Entries shown Start Marker

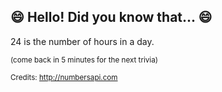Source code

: ## :smile: Hello! Did you know that... :smile:
24 is the number of hours in a day.

<sup>(come back in 5 minutes for the next trivia)</sup>


<sup>Credits: http://numbersapi.com</sup>
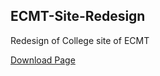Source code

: ## ECMT-Site-Redesign
Redesign of College site of ECMT

[Download Page](https://github.com/indraskr9/ECMT-Site-Redesign/raw/master/ecmt_site_redesign.png)
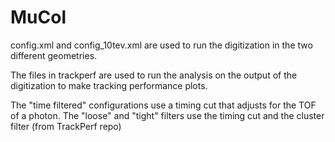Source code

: # MuCol

config.xml and config_10tev.xml are used to run the digitization in the two different geometries.

The files in trackperf are used to run the analysis on the output of the digitization to make tracking performance plots.

The "time filtered" configurations use a timing cut that adjusts for the TOF of a photon.
The "loose" and "tight" filters use the timing cut and the cluster filter (from TrackPerf repo)
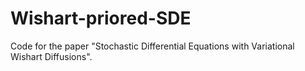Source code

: # Wishart-priored-SDE

Code for the paper "Stochastic Differential Equations with Variational Wishart Diffusions".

Entries shown End Marker

Copy every line of the data above verbatim, leaving out the pictures.

→ **Completed exercise**
Source code

: ## :smile: Hello! Did you know that... :smile:
24 is the number of hours in a day.

<sup>(come back in 5 minutes for the next trivia)</sup>


<sup>Credits: http://numbersapi.com</sup>
Source code

: ## ECMT-Site-Redesign
Redesign of College site of ECMT

[Download Page](https://github.com/indraskr9/ECMT-Site-Redesign/raw/master/ecmt_site_redesign.png)
Source code

: # MuCol

config.xml and config_10tev.xml are used to run the digitization in the two different geometries.

The files in trackperf are used to run the analysis on the output of the digitization to make tracking performance plots.

The "time filtered" configurations use a timing cut that adjusts for the TOF of a photon.
The "loose" and "tight" filters use the timing cut and the cluster filter (from TrackPerf repo)
Source code

: # Wishart-priored-SDE

Code for the paper "Stochastic Differential Equations with Variational Wishart Diffusions".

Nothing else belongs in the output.